Dieselgate: condannati quattro ex manager della Volkswagen

Sono stati condannati quattro manager della Volkswagen per lo scandalo diesel, venuto alla luce dieci anni fa negli Stati Uniti.
Il Tribunale di Braunschweig ha ritenuto provata la truffa: due dei quattro manager erano capi di divisioni interne dell'azienda che secondo il Tribunale «perlomeno dal 2007 sapevano dell'utilizzo del software» che permetteva di barare sulle emissioni, aggirando le normative nazionali sull'ambiente.

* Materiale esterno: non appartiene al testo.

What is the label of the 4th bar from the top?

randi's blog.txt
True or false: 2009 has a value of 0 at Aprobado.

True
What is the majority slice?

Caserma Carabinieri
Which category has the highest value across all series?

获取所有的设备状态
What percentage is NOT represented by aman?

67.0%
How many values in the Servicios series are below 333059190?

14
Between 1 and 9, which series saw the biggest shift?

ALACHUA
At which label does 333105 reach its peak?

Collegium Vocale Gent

In poche parole: i dati che risultavano da test e collaudi erano diversi da quelli delle automobili messe in commercio.
Negli Stati Uniti la vicenda si è chiusa tra il 2016 e il 2017, con una serie di accordi e di rimborsi per poco più di venti miliardi di dollari. In Germania i processi hanno chiesto molto più tempo: quello concluso oggi è uno dei più lunghi della storia della Repubblica federale, quasi quattro anni.

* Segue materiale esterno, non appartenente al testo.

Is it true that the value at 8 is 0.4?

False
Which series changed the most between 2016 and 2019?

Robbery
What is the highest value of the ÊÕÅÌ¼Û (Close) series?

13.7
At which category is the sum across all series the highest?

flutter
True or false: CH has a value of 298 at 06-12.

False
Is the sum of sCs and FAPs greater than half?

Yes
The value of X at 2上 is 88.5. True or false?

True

Così dopo la sentenza di primo grado contro l'ex capo di Audi del giugno 2023, sono arrivate le condanne per altri quattro dirigenti. La pena più alta, quattro anni e mezzo di carcere, è stata inflitta a Jens Hadler, l'ex capo della sezione dedicata allo sviluppo del motore diesel. Due anni e sette mesi sono stati invece comminati a Hanno Jelden, ex capo della divisione della tecnologia di guida. Condannati anche gli altri due, con pena sospesa.

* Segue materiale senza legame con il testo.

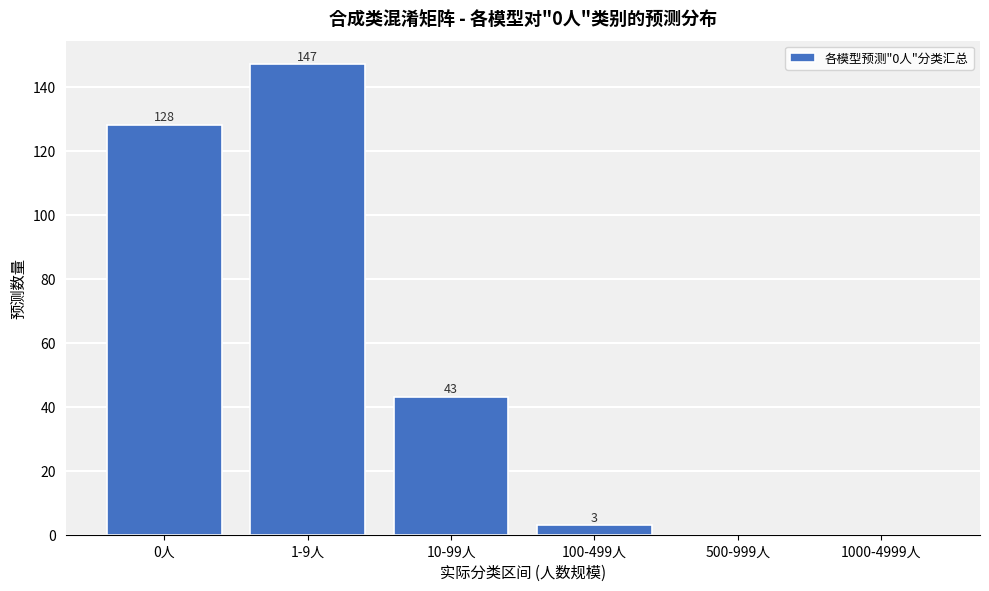

Reading left to right, list all the values displayed in this chart.

0人=128	1-9人=147	10-99人=43	100-499人=3	500-999人=0	1000-4999人=0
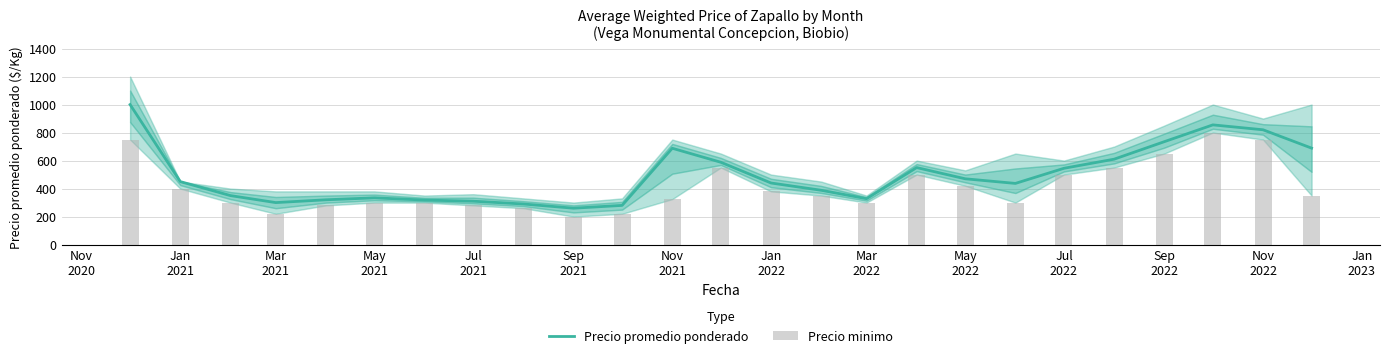

How many data points does each series have?

25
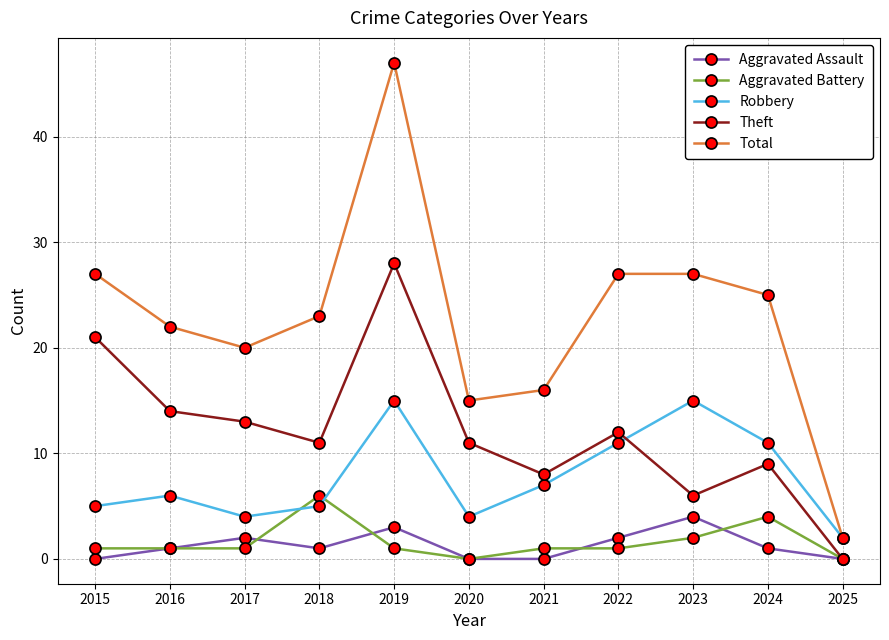

Reading left to right, what are all the values shown in this chart?

Aggravated Assault: 2015=0	2016=1	2017=2	2018=1	2019=3	2020=0	2021=0	2022=2	2023=4	2024=1	2025=0
Aggravated Battery: 2015=1	2016=1	2017=1	2018=6	2019=1	2020=0	2021=1	2022=1	2023=2	2024=4	2025=0
Robbery: 2015=5	2016=6	2017=4	2018=5	2019=15	2020=4	2021=7	2022=11	2023=15	2024=11	2025=2
Theft: 2015=21	2016=14	2017=13	2018=11	2019=28	2020=11	2021=8	2022=12	2023=6	2024=9	2025=0
Total: 2015=27	2016=22	2017=20	2018=23	2019=47	2020=15	2021=16	2022=27	2023=27	2024=25	2025=2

Ma siamo ancora lontani dalla parola fine: gli avvocati degli imputati hanno annunciato di ricorrere in appello, diluendo ulteriormente i tempi per un chiarimento di una vicenda che ha colpito profondamente la credibilità del colosso automobilistico tedesco. E che dopo dieci anni rischia di restare ancora, per gran parte, oscura.
Perché da un lato i quattro imputati lamentano di essere dei «capri espiatori»: che è un modo come un altro per ammettere l'esistenza della truffa ma, allo stesso tempo, indicare altri responsabili. Dall'altro, il sospetto che il caso abbia riguardato i livelli più alti, non solo i capi di divisioni aziendali ma anche i vertici di VW, s'insinua anche nelle analisi del giudice di Braunschweig per il quale lo sviluppo dei motori sospetti sarebbe stato condiviso da molte persone, alcune delle quali non imputate.
E il sospetto va subito all'ex capo di VW Martin Winterkorn, al quale lo scandalo costò il posto: si dimise venti giorni dopo la scoperta dell'utilizzo del software incriminato. Nel 2018 le autorità americane hanno emesso un mandato di cattura contro di lui, convinte che non solo sapesse ma fosse parte attiva di una manovra per aggirare le normative statunitensi.
Del fatto che Winterkorn non potesse essere all'oscuro della truffa erano convinti anche a Braunschweig e, infatti, doveva essere giudicato nell'ambito di questo stesso processo: la sua posizione nel tempo però è stata stralciata, anche a causa di problemi di salute, e l'ex top manager dovrà essere sottoposto a un processo parallelo. Se e quando questo avverrà è una questione ancora aperta.
L'incertezza sul chiarimento delle responsabilità dell'ex numero uno del colosso di Wolfsburg lascia aperto il sospetto che non si voglia andare fino in fondo in una vicenda che ha segnato il cuore dell'industria tedesca.